The researchers used machine learning systems to predict psoriatic arthritis diagnosis from 17 input variables, including sex, age, weight, BMI, psoriasis familiarity, familiarity for psoriatic arthritis, nail involvement, osteoarthritis, use of NSAIDs, PGA, PASI, and six other variables. Two experiments were carried out: one with sex information available, after automatic selection of variables with TWIST system; and one without sex information available. The same validation protocol was adopted with training-testing procedure with crossover. The experiments with sex and without sex were conducted in a blind and independent manner in two directions: training with sub-sample A and blind testing with sub-sample B versus training with sub-sample B and blind testing with sub-sample A. The best results obtained using classical Back Propagation artificial neural network as classifier are reported in Table III.
Information on gender allowed the machine learning system to reach an overall accuracy of 94.47% while the absence of this information was associated with a lower level of overall accuracy (87.77%). The improvement in overall accuracy resulted to be statistically significant (p<0.05). The researchers noted that neural networks can input multiple factor values simultaneously, combining and recombining them in different ways according to specific equations which are generally non-linear. In comparison with classical statistics, neural networks allow for the building up of a high number of independent models which have different predictive capacity in classifying patients according to certain targets, due to slight differences in their architecture, topology and learning laws. Overall, neural networks belonging to specific settings do not provide a unique solution, because their performance is determined by several factors, such as the initial randomised incidence of interconnections between nodes, the order of presentation of cases during the training cycle and the number of training cycles.

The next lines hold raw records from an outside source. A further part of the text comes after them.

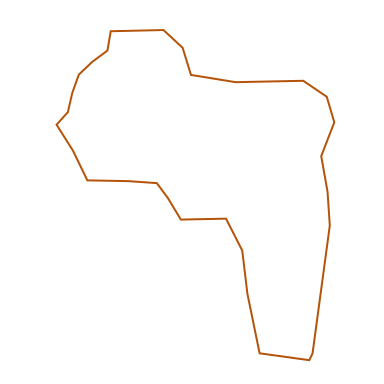 the District of Kumi, rotated 94°
{"feature_id": "UGA-3065", "entity_name": "Kumi", "entity_type": "District", "adm_level": 1, "iso_a3": "UGA", "parent_name": "Uganda", "parent_adm1": "", "projection": "albers", "projection_center": [33.978, 1.444], "detail": "fine", "context": "isolated", "style": "outline", "palette": "amber", "viewbox_px": 384, "rotation_deg": 94, "n_neighbors": 0, "source": "natural_earth", "source_scale": "10m", "svg_char_len": 517}
<svg xmlns="http://www.w3.org/2000/svg" viewBox="0 0 384 384"><g transform="rotate(94 192 192)"><path d="M351.6,63.3L348.2,113.3L289.8,129.6L246.9,137.8L216.2,156.2L220.3,201.2L199.9,215.5L185.6,227.7L185.6,256.3L187.7,297.2L159.1,313.6L134.3,331.8L121.0,321.4L101.4,318.3L82.8,313.1L69.2,300.7L56.8,286.2L37.3,284.3L32.4,231.8L48.8,211.4L75.3,201.2L79.4,156.2L73.3,88.8L87.6,64.2L112.6,54.9L147.2,65.6L182.3,56.8L215.9,52.2L335.5,59.9L344.7,60.5L351.6,63.3Z" fill="none" stroke="#b45309" stroke-width="2"/></g></svg>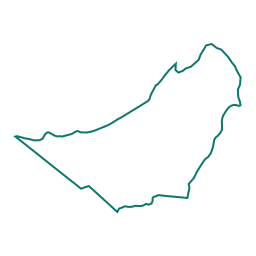 Santana do Ipanema, Alagoas, Brazil
{"feature_id": "56859067B18090298356879", "entity_name": "Santana do Ipanema", "entity_type": "district", "adm_level": 2, "iso_a3": "BRA", "parent_name": "Brazil", "parent_adm1": "Alagoas", "projection": "equal_earth", "projection_center": [-37.2, -9.346], "detail": "fine", "context": "isolated", "style": "outline", "palette": "teal", "viewbox_px": 256, "rotation_deg": 0, "n_neighbors": 0, "source": "geoboundaries", "source_scale": "gbopen_adm2", "svg_char_len": 1626}
<svg xmlns="http://www.w3.org/2000/svg" viewBox="0 0 256 256"><path d="M175.8,63.7L169.0,70.3L167.3,72.4L165.1,74.9L161.4,80.1L157.6,84.4L156.0,85.1L154.3,88.3L151.0,94.3L149.4,99.3L148.0,101.0L139.6,106.2L121.1,117.5L118.4,118.9L110.4,123.9L107.7,125.3L94.5,130.7L91.6,131.5L87.2,132.5L81.0,132.4L77.9,131.1L75.9,131.5L71.7,134.0L64.4,135.9L61.8,136.6L60.0,136.2L57.0,136.4L54.8,135.7L49.2,132.6L47.3,132.4L45.2,134.1L42.6,138.7L39.6,140.2L34.3,140.4L28.2,138.8L25.1,138.4L17.2,136.2L15.4,136.6L29.2,147.5L60.6,172.5L76.2,184.8L81.1,188.7L83.7,187.7L88.8,186.0L112.6,207.6L117.3,212.0L119.0,208.6L121.5,207.8L123.6,206.8L125.6,206.3L128.0,206.9L130.9,206.9L132.8,206.6L134.9,205.8L137.3,205.9L140.4,206.1L142.9,205.6L144.6,204.8L146.1,203.9L148.9,204.6L151.5,203.5L152.7,200.5L152.5,198.3L153.7,196.8L156.2,196.2L158.1,195.1L161.0,195.4L166.4,196.0L180.5,197.3L183.7,197.6L187.4,198.0L188.2,193.7L189.4,187.8L188.7,184.0L191.3,181.0L193.7,178.2L195.0,175.8L195.9,173.8L197.2,171.3L201.2,164.9L202.7,162.7L204.0,160.5L205.8,158.7L208.1,157.0L210.5,153.8L211.9,150.3L212.7,147.8L213.5,144.4L214.2,139.9L215.5,137.7L217.5,136.0L219.5,133.9L221.2,131.5L222.0,129.2L222.0,125.2L221.8,121.3L222.3,118.0L223.5,115.0L225.6,111.6L227.6,108.8L229.1,107.2L231.0,105.8L233.4,105.0L236.3,105.1L238.8,105.9L240.5,105.3L240.0,101.8L238.5,97.9L238.1,95.2L237.9,89.5L240.0,84.8L240.6,77.4L237.2,71.4L234.8,66.0L231.7,62.3L228.5,57.4L227.2,55.9L221.2,49.6L216.6,47.9L211.6,44.0L206.2,45.4L202.7,51.2L200.5,54.8L198.6,59.9L190.9,66.7L185.7,68.5L182.9,70.8L178.4,72.6L175.5,70.0L175.8,63.7Z" fill="none" stroke="#0f766e" stroke-width="2"/></svg>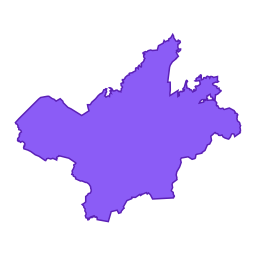 Mārcienas pag., Madona, Latvia (orthographic projection)
{"feature_id": "27541924B30682574084031", "entity_name": "Mārcienas pag.", "entity_type": "district", "adm_level": 2, "iso_a3": "LVA", "parent_name": "Latvia", "parent_adm1": "Madona", "projection": "orthographic", "projection_center": [26.093, 56.777], "detail": "fine", "context": "isolated", "style": "filled", "palette": "violet", "viewbox_px": 256, "rotation_deg": 0, "n_neighbors": 0, "source": "geoboundaries", "source_scale": "gbopen_adm2", "svg_char_len": 5723}
<svg xmlns="http://www.w3.org/2000/svg" viewBox="0 0 256 256"><path d="M221.0,90.5L219.3,89.9L219.0,88.1L217.3,88.4L216.6,87.2L216.9,86.5L213.4,85.1L212.7,84.4L212.7,83.5L215.6,82.1L217.3,82.3L218.5,81.5L217.4,80.6L217.5,76.5L213.4,77.5L212.7,76.8L210.9,76.4L210.4,76.7L209.8,78.0L209.3,76.9L207.2,76.2L206.3,77.0L206.0,78.2L204.4,77.6L203.8,77.7L203.0,79.3L201.3,79.9L201.3,75.2L200.4,74.9L199.8,76.0L200.5,76.9L200.0,77.2L199.0,76.4L198.1,77.6L197.0,77.9L196.1,78.8L196.3,79.8L195.0,80.8L195.7,81.1L199.4,80.6L200.3,83.4L200.0,83.6L200.2,84.3L199.1,85.1L197.4,86.1L195.8,86.0L195.2,86.6L196.1,88.2L195.8,90.3L194.8,90.9L194.1,89.5L193.7,89.8L193.9,91.2L192.8,92.0L191.4,90.0L190.8,89.7L190.0,89.9L189.5,88.8L186.7,87.8L186.9,86.9L186.4,84.4L186.6,82.6L187.5,81.4L187.1,80.6L186.5,80.4L186.0,81.1L184.3,87.2L182.8,89.0L183.2,89.7L184.4,89.6L184.1,90.8L182.4,91.6L182.1,91.2L181.4,91.7L180.5,91.4L178.9,92.7L179.0,94.4L179.3,94.5L179.3,95.6L177.9,96.5L177.8,91.7L178.0,90.5L170.0,95.6L169.9,93.3L170.3,90.3L170.2,82.2L167.7,82.2L169.6,67.2L170.3,65.1L172.4,61.8L176.3,58.6L176.1,58.4L178.4,56.3L176.4,52.7L176.3,52.3L177.1,51.8L176.5,50.5L177.3,50.1L178.5,51.9L179.9,50.8L180.6,49.9L180.6,49.0L178.5,49.1L177.8,47.1L178.0,44.8L177.8,44.3L179.3,43.6L180.3,42.3L180.0,41.0L179.2,40.8L178.5,40.1L178.0,40.3L177.9,41.5L175.9,41.0L173.7,37.6L173.6,36.1L172.7,34.4L170.7,37.9L168.9,38.8L168.6,40.7L167.9,40.5L165.1,41.8L164.1,40.5L163.2,43.2L158.5,45.7L157.3,50.1L152.4,50.5L150.6,50.0L148.1,50.7L147.0,51.7L146.2,51.9L145.4,51.6L143.1,52.7L143.0,53.5L143.3,53.9L144.6,53.8L144.7,54.5L143.8,55.3L143.6,56.1L144.0,57.5L144.9,58.3L144.1,59.5L144.3,59.8L143.4,61.6L141.1,63.6L141.5,64.6L141.4,66.8L141.1,67.0L139.6,66.2L139.6,65.2L138.9,65.4L138.1,66.7L138.2,68.5L137.5,67.9L136.1,67.8L135.6,68.5L135.6,70.8L132.8,72.2L132.7,72.6L129.5,73.2L129.1,73.6L129.4,74.8L127.6,75.3L125.1,77.5L125.0,78.4L124.0,79.5L122.4,79.6L122.4,80.4L123.4,81.3L123.5,82.7L123.2,82.9L122.5,82.5L122.0,83.2L121.0,83.5L121.2,85.7L122.2,86.4L122.5,87.0L122.3,87.6L121.2,88.9L121.5,90.0L120.9,90.9L120.8,91.8L119.9,91.3L119.0,91.2L118.9,91.5L117.1,90.1L115.8,90.2L115.0,90.8L113.3,91.0L111.7,88.5L109.9,87.7L109.5,87.8L111.5,89.3L112.1,90.6L111.5,91.0L110.7,90.4L110.0,90.9L111.1,93.1L110.7,92.9L109.7,94.2L109.5,96.5L108.5,95.9L107.5,96.2L106.5,97.0L105.8,97.0L105.7,96.4L104.7,95.9L105.9,93.8L105.6,93.0L106.6,92.0L106.5,91.1L106.1,90.3L106.7,88.9L105.8,88.7L105.1,89.5L103.8,89.8L102.8,92.1L102.1,92.7L101.8,93.4L100.5,93.6L98.3,95.5L95.6,98.8L91.7,102.3L90.8,103.9L90.1,104.7L87.5,104.7L88.1,107.9L89.0,110.8L81.7,115.5L70.9,108.8L67.9,107.4L63.3,102.8L62.8,101.2L60.2,98.7L56.1,101.1L54.1,99.3L52.2,98.6L48.9,96.3L47.2,96.3L40.6,97.5L38.6,99.1L18.9,118.7L15.4,122.6L16.1,123.9L17.1,124.2L17.8,125.3L18.0,125.9L17.9,127.1L18.8,127.9L18.8,129.6L20.5,130.1L21.0,130.7L21.4,131.9L19.6,133.4L19.7,134.5L19.3,134.5L19.1,135.0L19.3,135.4L19.4,136.5L17.7,138.6L17.6,140.6L18.1,141.1L18.7,140.6L19.3,141.0L19.3,141.6L20.1,141.7L20.6,142.3L22.0,141.4L22.6,141.4L24.4,142.8L24.9,143.9L24.7,145.4L24.2,145.3L24.0,146.1L24.4,146.4L24.3,146.7L23.7,147.0L23.6,147.7L23.9,148.8L27.7,150.0L30.8,151.5L35.3,154.8L38.9,156.2L45.1,160.5L45.7,160.6L46.8,158.7L48.3,158.3L50.7,159.0L52.9,158.3L56.4,159.9L56.2,159.1L57.1,158.8L56.7,158.0L56.8,157.3L57.8,156.6L58.8,156.3L58.9,155.7L68.9,158.2L75.7,162.8L75.8,163.3L75.4,163.9L73.9,164.6L73.8,165.4L74.3,166.2L73.4,168.7L72.2,170.7L72.1,171.2L72.5,172.5L71.8,174.4L73.1,174.7L73.2,175.8L73.5,176.2L75.5,177.2L75.7,177.9L75.6,178.8L80.4,181.0L81.9,180.9L85.5,182.4L86.8,182.5L88.8,183.9L90.2,186.0L90.6,186.9L90.7,188.3L91.2,189.7L91.1,191.5L90.1,193.2L88.3,193.6L87.5,195.0L85.7,196.5L85.7,201.9L83.7,203.6L82.1,204.4L83.8,206.2L83.9,207.5L85.1,208.8L84.9,210.9L85.9,212.6L86.1,213.7L86.0,214.6L85.3,215.7L86.0,217.8L87.6,218.3L87.8,219.8L88.4,219.8L88.6,219.7L88.5,219.3L88.0,219.0L88.3,218.7L89.2,218.9L89.2,218.1L89.9,218.1L90.2,217.5L90.9,217.5L90.6,217.1L91.1,216.8L91.9,217.3L92.0,216.8L92.6,217.1L93.7,216.7L93.2,216.1L93.7,215.9L94.2,216.6L94.6,216.2L94.9,216.9L96.0,217.3L96.3,216.9L97.1,217.4L97.2,219.6L108.3,221.6L111.2,211.6L117.1,210.2L118.7,213.3L120.9,212.6L121.4,211.1L123.5,208.6L124.1,208.2L123.4,206.8L126.9,200.6L131.6,198.7L131.9,198.5L131.8,197.3L135.5,197.4L139.6,194.5L140.5,195.5L141.6,194.8L141.4,194.3L142.8,194.1L146.3,192.6L147.2,194.0L148.3,192.9L150.3,194.6L152.6,199.0L173.4,197.9L173.5,197.0L174.3,196.7L174.3,195.9L173.4,194.5L173.2,192.4L171.4,190.9L171.3,190.5L172.6,187.6L172.1,184.5L172.6,182.9L177.0,179.6L176.7,178.4L176.9,177.9L176.2,174.9L176.8,171.8L179.6,167.0L181.2,162.4L180.5,159.4L181.3,158.0L188.1,156.8L192.1,159.3L194.7,158.6L195.4,158.0L195.9,154.9L196.6,154.3L201.9,153.2L202.1,152.4L205.0,150.4L207.4,144.8L209.7,144.0L211.5,140.4L210.8,136.2L215.0,132.5L215.5,132.6L216.0,133.6L217.6,133.6L218.7,135.3L220.3,135.5L222.0,135.0L223.0,136.8L224.8,137.9L228.4,139.1L228.8,139.0L230.4,137.0L231.5,134.2L232.6,133.7L234.0,134.1L234.7,136.6L240.2,132.7L239.7,132.0L240.5,131.0L240.3,128.6L239.9,127.7L240.6,125.5L239.8,124.4L239.9,123.4L239.4,122.4L237.6,121.0L236.9,118.8L237.2,117.0L237.1,115.7L237.8,114.9L236.9,113.5L234.9,113.0L235.2,112.1L234.6,111.5L234.1,110.6L229.3,108.0L224.2,109.5L223.7,109.3L222.9,108.2L220.7,108.7L219.0,108.2L217.7,105.7L216.8,105.9L216.4,105.4L216.5,103.5L216.8,103.0L215.4,101.0L213.1,99.9L207.6,100.3L207.5,98.8L206.7,98.6L207.1,95.9L207.9,95.9L208.1,95.4L210.1,94.2L210.9,97.0L211.7,97.0L212.6,97.6L212.5,98.8L215.1,99.4L215.5,94.7L216.4,94.7L217.9,93.9L221.1,90.9L221.0,90.5ZM201.6,99.8L202.2,99.6L206.1,99.6L205.9,100.3L203.7,100.9L203.6,102.1L199.3,103.1L200.1,101.4L201.6,99.8Z" fill="#8b5cf6" stroke="#5b21b6" stroke-width="1.5"/></svg>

Other variables pertaining to the mathematical attributes of a specific neural network will also affect the final state of a trained neural network, allowing for a very high number of different possible combinations. Evolutionary algorithms have been proposed to find the most suitable design of neural networks, to allow a better prediction, given the high number of possible combinations of parameters. In this paper, the researchers have shown that combining ANNs with EA the variables models developed for a vast range of chronic diseases contain sex almost always.
Equalizing Gender Information in AI
The historical absence of women from the health professions and clinical research has led to medical knowledge that focuses on the male body and neglects female physiological differences. To ensure that gender-based inequalities do not manifest themselves in AI applied to medicine, great care is needed to incorporate gender information into predictive models in order to avoid disparities in predictive performance in the two genders.
The study found that including information about gender in the machine learning model significantly improved the accuracy of predicting psoriatic arthritis diagnosis, with an overall accuracy of 94.47% when gender was included compared to 87.77% when gender was excluded. This indicates that gender has an important role in the predictive model, and that omitting gender from the model can lead to disparities in predictive performance between genders.
The study also highlights the importance of incorporating gender information in predictive models to avoid gender-based inequalities. Historically, medical knowledge has focused on the male body and neglected female physiological differences, due in part to the historical absence of women from the health professions and clinical research. Incorporating gender information into predictive models can help to address these disparities and ensure that the benefits of AI in medicine are available to all genders.